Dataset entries
----

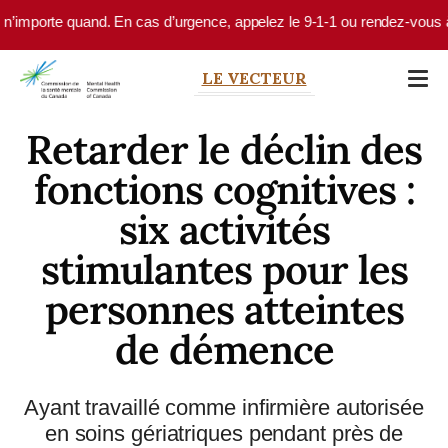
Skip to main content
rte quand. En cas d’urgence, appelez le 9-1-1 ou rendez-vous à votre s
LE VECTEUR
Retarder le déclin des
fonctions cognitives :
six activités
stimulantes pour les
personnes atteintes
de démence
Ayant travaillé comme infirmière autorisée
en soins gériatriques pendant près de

----

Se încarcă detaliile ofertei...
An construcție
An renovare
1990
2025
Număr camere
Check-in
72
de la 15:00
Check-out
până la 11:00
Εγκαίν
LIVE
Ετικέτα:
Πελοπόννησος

----

Retype the records above, but only those lines that fall between the line containing "Skip to main content" and the line containing "en soins gériatriques pendant près de", with both of those lines included, exactly as written.

**ANSWER SECTION:**
Skip to main content
rte quand. En cas d’urgence, appelez le 9-1-1 ou rendez-vous à votre s
LE VECTEUR
Retarder le déclin des
fonctions cognitives :
six activités
stimulantes pour les
personnes atteintes
de démence
Ayant travaillé comme infirmière autorisée
en soins gériatriques pendant près de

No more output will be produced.